Leemos en el periódico noticias que hace tan sólo unas semanas nos atañían de manera directa, pero lejos del lugar a donde habitualmente las ligamos, las encontramos irreales, remotas y extrañas a nosotros, abdicadas ellas también, guerras horribles, estadísticas preocupantes, crímenes urbanos, avivados por el furioso calor, apenas nos incumben porque estamos de vacaciones.

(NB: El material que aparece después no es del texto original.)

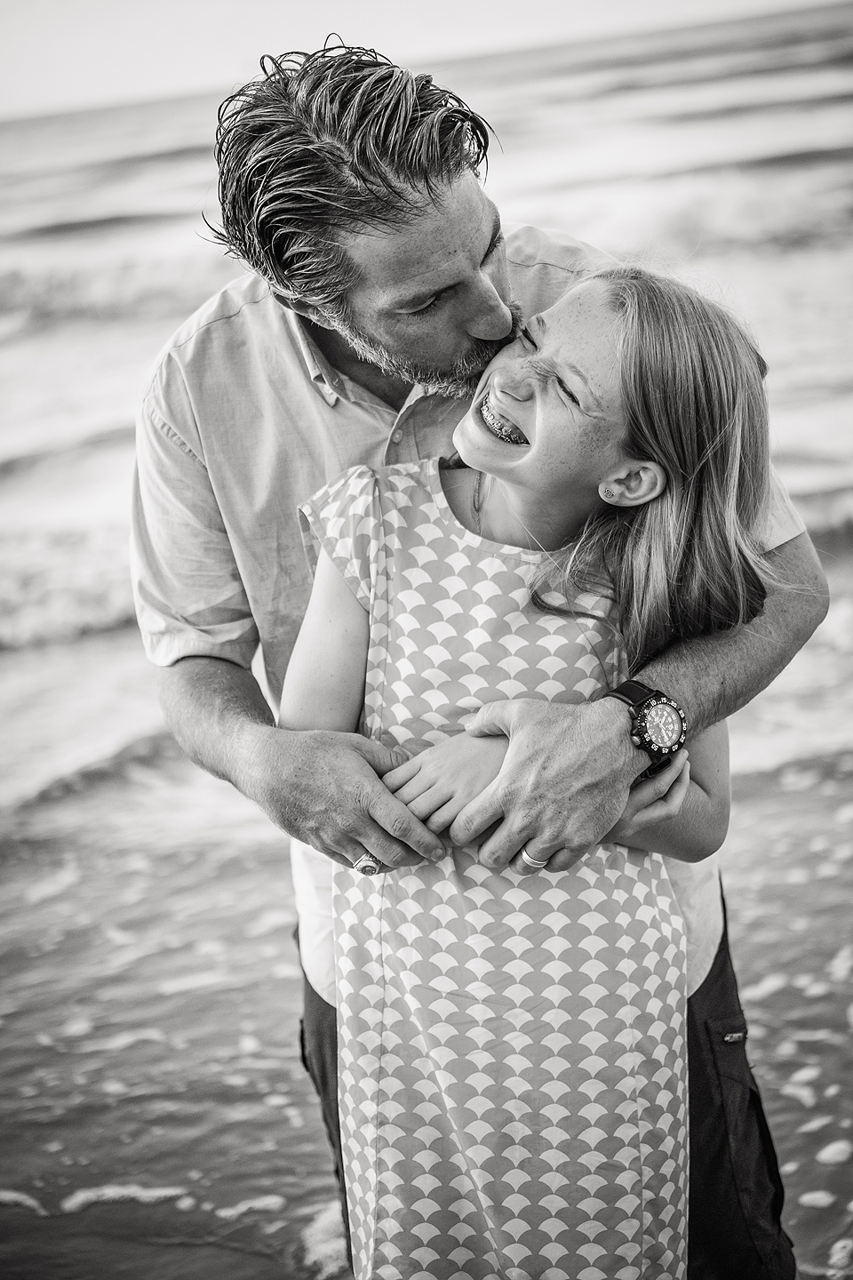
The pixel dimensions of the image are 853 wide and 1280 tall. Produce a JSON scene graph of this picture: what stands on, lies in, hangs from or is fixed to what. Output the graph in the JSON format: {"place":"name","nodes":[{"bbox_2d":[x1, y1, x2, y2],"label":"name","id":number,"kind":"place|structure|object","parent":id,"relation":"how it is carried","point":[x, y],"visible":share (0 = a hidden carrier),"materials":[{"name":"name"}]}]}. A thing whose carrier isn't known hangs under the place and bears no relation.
{"place":"outdoors","nodes":[
{"label":"outdoors","id":0,"kind":"place"},
{"bbox_2d":[0,0,848,119],"label":"sky","id":1,"kind":"structure","parent":0,"point":[160,56],"materials":[{"name":"white"}]},
{"bbox_2d":[0,0,852,1276],"label":"sea","id":2,"kind":"structure","parent":0,"point":[802,1208],"materials":[{"name":"liquid"}]},
{"bbox_2d":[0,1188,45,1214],"label":"sea foam","id":3,"kind":"object","parent":2,"relation":"on","point":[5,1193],"visible":0.84,"materials":[{"name":"white liquid"}]},
{"bbox_2d":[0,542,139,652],"label":"wave","id":4,"kind":"object","parent":2,"relation":"in","point":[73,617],"visible":0.47,"materials":[{"name":"white liquid"}]},
{"bbox_2d":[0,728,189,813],"label":"wave","id":5,"kind":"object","parent":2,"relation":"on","point":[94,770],"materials":[{"name":"grey liquid"}]},
{"bbox_2d":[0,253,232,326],"label":"wave","id":6,"kind":"object","parent":2,"relation":"in","point":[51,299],"visible":0.55,"materials":[{"name":"grey liquid"}]},
{"bbox_2d":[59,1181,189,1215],"label":"sea foam","id":7,"kind":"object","parent":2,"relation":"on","point":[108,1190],"visible":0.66,"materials":[{"name":"white liquid"}]},
{"bbox_2d":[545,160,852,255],"label":"wave","id":8,"kind":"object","parent":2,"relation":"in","point":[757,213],"visible":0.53,"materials":[{"name":"white liquid"}]},
{"bbox_2d":[128,31,824,1279],"label":"man","id":9,"kind":"object","parent":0,"point":[683,680],"visible":0.81},
{"bbox_2d":[276,253,775,1279],"label":"girl","id":10,"kind":"object","parent":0,"point":[648,522],"visible":0.87},
{"bbox_2d":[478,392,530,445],"label":"dental braces","id":11,"kind":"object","parent":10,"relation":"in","point":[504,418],"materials":[{"name":"silver metal"}]}
]}

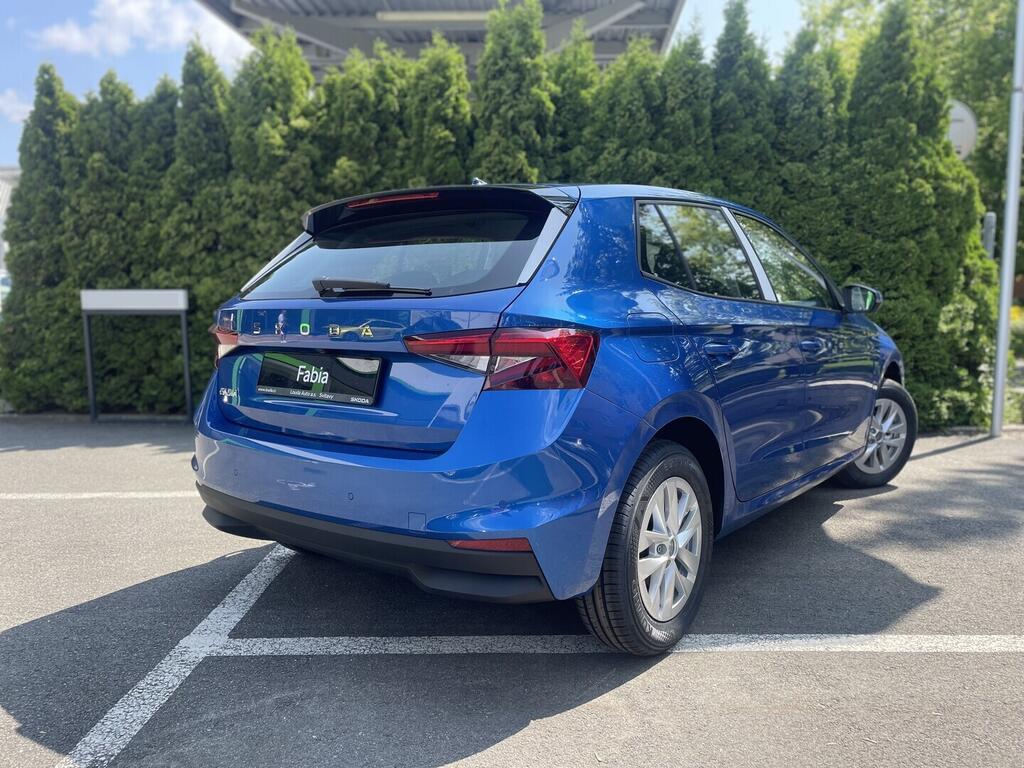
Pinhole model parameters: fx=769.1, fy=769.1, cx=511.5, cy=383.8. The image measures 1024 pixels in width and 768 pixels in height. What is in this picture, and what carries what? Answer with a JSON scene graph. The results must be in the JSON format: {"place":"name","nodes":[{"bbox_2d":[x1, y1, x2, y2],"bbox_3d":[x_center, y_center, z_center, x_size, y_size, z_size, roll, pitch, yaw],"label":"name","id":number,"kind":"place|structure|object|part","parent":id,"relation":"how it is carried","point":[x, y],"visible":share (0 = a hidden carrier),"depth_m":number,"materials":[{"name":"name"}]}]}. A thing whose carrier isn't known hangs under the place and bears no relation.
{"place":"outdoors","nodes":[
{"label":"outdoors","id":0,"kind":"place"},
{"bbox_2d":[0,166,19,299],"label":"building","id":1,"kind":"structure","parent":0,"point":[3,196],"depth_m":26.06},
{"bbox_2d":[0,88,34,122],"label":"cloud","id":2,"kind":"structure","parent":0,"point":[20,117],"materials":[{"name":"white"}]},
{"bbox_2d":[32,0,250,58],"label":"cloud","id":3,"kind":"structure","parent":0,"point":[138,11],"materials":[{"name":"white"}]},
{"bbox_2d":[0,0,826,168],"label":"sky","id":4,"kind":"structure","parent":0,"point":[138,80],"materials":[{"name":"blue"}]},
{"bbox_2d":[196,0,689,77],"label":"building","id":5,"kind":"structure","parent":0,"point":[378,24],"depth_m":16.66,"materials":[{"name":"grey metal"}]},
{"bbox_2d":[372,10,494,22],"bbox_3d":[-1.170,-7.077,14.839,3.256,0.200,0.322,0,6,3],"label":"ceiling lamp","id":6,"kind":"object","parent":5,"relation":"attached to","point":[384,16],"visible":0.65,"depth_m":14.71,"materials":[{"name":"white"}]},
{"bbox_2d":[0,417,1022,767],"label":"parking lot","id":7,"kind":"structure","parent":0,"point":[488,751],"materials":[{"name":"grey asphalt"}]},
{"bbox_2d":[0,490,196,499],"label":"parking line","id":8,"kind":"object","parent":7,"relation":"on","point":[143,495],"visible":0.86,"depth_m":4.64,"materials":[{"name":"white paint"}]},
{"bbox_2d":[79,290,189,422],"bbox_3d":[-3.617,-0.262,7.449,1.094,1.255,0.202,0,6,3],"label":"sign stand","id":9,"kind":"object","parent":7,"relation":"on","point":[185,343],"visible":0.98,"depth_m":7.36,"materials":[{"name":"grey metal"}]},
{"bbox_2d":[58,544,297,765],"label":"parking line","id":10,"kind":"object","parent":7,"relation":"on","point":[259,592],"visible":0.92,"depth_m":2.40,"materials":[{"name":"white paint"}]},
{"bbox_2d":[192,176,915,654],"label":"car","id":11,"kind":"object","parent":7,"relation":"on","point":[427,463],"visible":0.98,"depth_m":2.62,"materials":[{"name":"blue metal"}]},
{"label":"taillight","id":12,"kind":"part","parent":11,"relation":"part of","materials":[{"name":"red plastic"}]},
{"bbox_2d":[254,350,383,405],"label":"license plate","id":13,"kind":"object","parent":11,"relation":"attached to","point":[268,384],"visible":0.98,"depth_m":2.91,"materials":[{"name":"black plastic"}]},
{"label":"bumper","id":14,"kind":"part","parent":11,"relation":"part of","materials":[{"name":"black plastic"}]},
{"label":"brake light","id":15,"kind":"part","parent":11,"relation":"part of","materials":[{"name":"red plastic"}]},
{"label":"window","id":16,"kind":"part","parent":11,"relation":"part of","materials":[{"name":"glass"}]},
{"label":"bumper","id":17,"kind":"part","parent":11,"relation":"part of","materials":[{"name":"blue plastic"}]},
{"label":"taillight","id":18,"kind":"part","parent":11,"relation":"part of","materials":[{"name":"red plastic"}]},
{"label":"wheel","id":19,"kind":"part","parent":11,"relation":"part of","materials":[{"name":"black rubber"}]},
{"label":"fuel filler door","id":20,"kind":"part","parent":11,"relation":"part of","materials":[{"name":"blue metal"}]},
{"label":"alloy rim","id":21,"kind":"part","parent":11,"relation":"part of","materials":[{"name":"metal"}]},
{"label":"windows","id":22,"kind":"part","parent":11,"relation":"part of","materials":[{"name":"glass"}]},
{"label":"door handle","id":23,"kind":"part","parent":11,"relation":"part of","materials":[{"name":"blue metal"}]},
{"label":"front door window","id":24,"kind":"part","parent":11,"relation":"part of","materials":[{"name":"clear glass"}]},
{"label":"front door handle","id":25,"kind":"part","parent":11,"relation":"part of","materials":[{"name":"metal"}]},
{"label":"mirror","id":26,"kind":"part","parent":11,"relation":"part of","materials":[{"name":"black mirror"}]},
{"label":"wheel","id":27,"kind":"part","parent":11,"relation":"part of","materials":[{"name":"rubber"}]},
{"bbox_2d":[210,633,1023,655],"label":"parking line","id":28,"kind":"object","parent":7,"relation":"on","point":[401,648],"visible":0.98,"depth_m":2.60,"materials":[{"name":"white paint"}]},
{"bbox_2d":[991,0,1023,437],"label":"metal pole","id":29,"kind":"object","parent":7,"relation":"on","point":[1001,319],"visible":0.99,"depth_m":6.70,"materials":[{"name":"grey metal"}]},
{"label":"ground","id":30,"kind":"structure","parent":0},
{"bbox_2d":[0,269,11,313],"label":"parked car","id":31,"kind":"object","parent":30,"relation":"on","point":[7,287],"visible":0.28,"depth_m":17.78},
{"bbox_2d":[2,0,992,426],"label":"hedge","id":32,"kind":"object","parent":30,"relation":"on","point":[952,164],"visible":0.51,"depth_m":6.89,"materials":[{"name":"green plant"}]},
{"bbox_2d":[797,0,1023,224],"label":"tree","id":33,"kind":"object","parent":30,"relation":"on","point":[989,123],"visible":0.44,"depth_m":14.53,"materials":[{"name":"green plant"}]},
{"bbox_2d":[945,99,978,159],"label":"round sign","id":34,"kind":"object","parent":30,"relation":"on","point":[961,136],"visible":0.42,"depth_m":8.00,"materials":[{"name":"white"}]},
{"bbox_2d":[981,211,996,259],"bbox_3d":[4.928,-0.824,8.026,0.169,1.879,0.169,0,6,3],"label":"post","id":35,"kind":"object","parent":30,"relation":"on","point":[989,220],"visible":0.31,"depth_m":7.90,"materials":[{"name":"grey metal"}]},
{"bbox_2d":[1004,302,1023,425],"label":"shrub","id":36,"kind":"object","parent":30,"relation":"on","point":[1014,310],"visible":0.34,"depth_m":7.90,"materials":[{"name":"green plant"}]}
]}

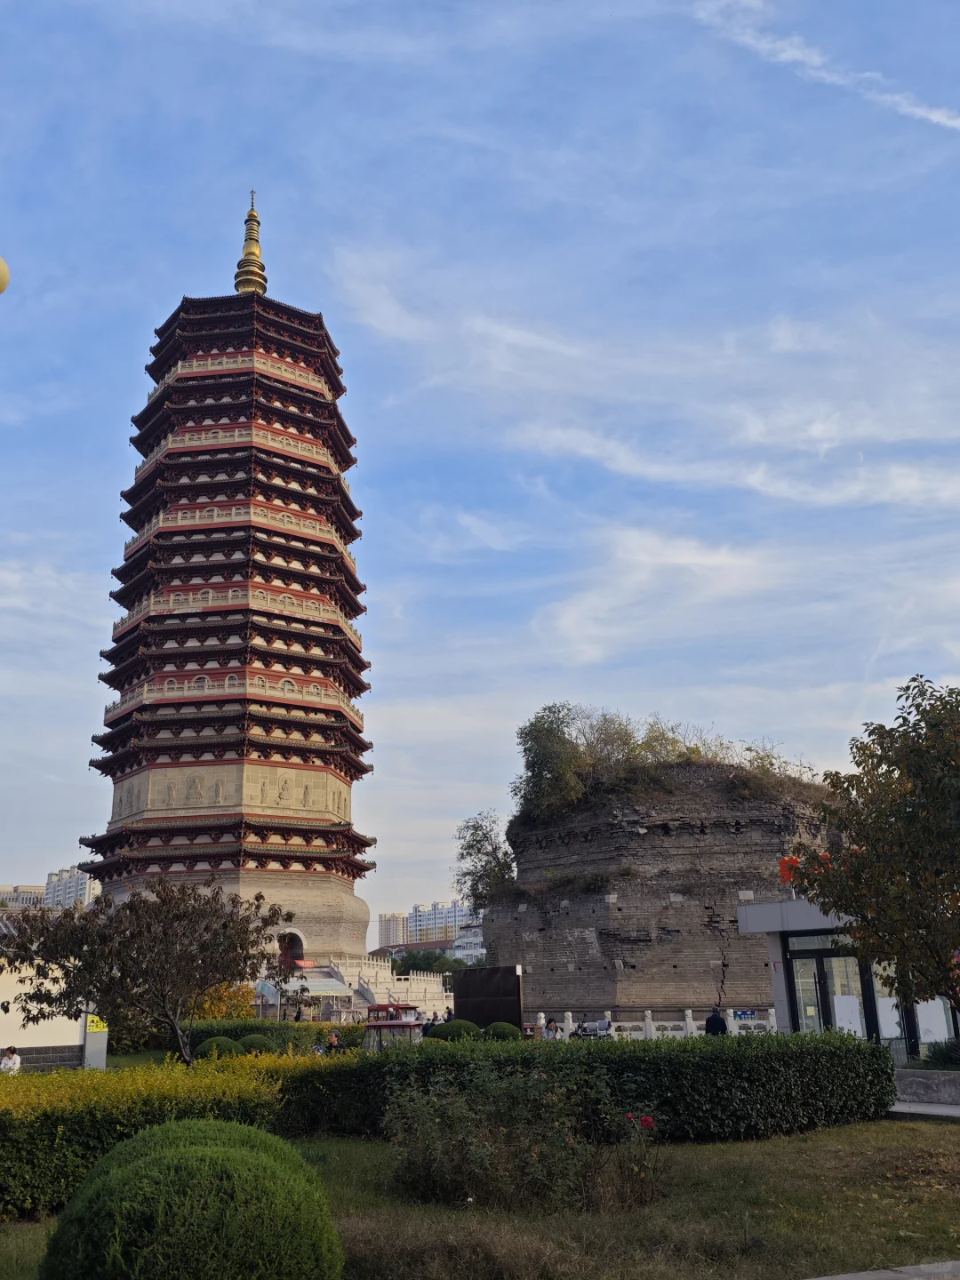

Es muy probable que el hombre necesite de esta pequeña tregua para seguir viviendo. Una de las consignas más hermosas, quizá por lo que tiene de chaplinesca, fue aquella que hizo fortuna hace años: «Parad el mundo, que me bajo». La posibilidad de que la vida fuese como un tranvía del que podíamos descender nos parecía no sólo utópica sino imprescindible.

Dentro de un mes volveremos a la vida diaria, las guerras, la hambruna de buena parte del planeta, la intransigencia religiosa, el terrorismo, el paro, serán algo mucho más triste y firme de lo que son ahora. Habremos cesado de nuestra abdicación, pero es muy probable que para entonces, para sobrevivir al duro invierno, necesitemos de algún recuerdo preciso de esta tregua.

Ha empezado a correr el verano como todos los veranos, y tiene uno miedo de que acabe confundiéndose con los otros veranos de una manera precipitada e informe. Es ya de noche y miramos las estrellas. De algún lugar lejano nos llegan los hilos de una música que el viento mueve e hincha como a visillo. Cantan los grillos y un poco más allá baten las olas, monótonas y tranquilas, también en una tregua, igual que las palabras amistosas que se oyen cerca. Y uno, que teme que el momento pase demasiado deprisa, se aferra a él y pide a los dioses que le conserven su recuerdo al menos hasta la próxima primavera.

El mosquitero

Es tal vez uno de los signos irrefutables de refinamiento y sibaritismo: un amplio velo de gasa transparente cae como una cascada ingrávida sobre el lecho. Es más, las camas sobre las que se desmayan tan vaporosos tules dejan ipso facto de ser ese lugar en el que reposan los comunes mortales, para convertirse en lechos, que es el nombre que las camas adoptan cuando quienes tratan de reconciliar el sueño en ellas son césares, emperadores, mesalinas, meretrices y cortesanas de alto copete o primeras actrices de Hollywood en el rodaje de Mogambo, Las minas del rey Salomón o Memorias de África .

Desde fuera, es decir, desde este lado de la historia o desde aquellas salas de cine de nuestra infancia saturadas de ozonopino, el mosquitero iba emparejado a decadencias apoteósi cas o al turbión de unas pasiones que la levedad de su vuelo no podía ocultar.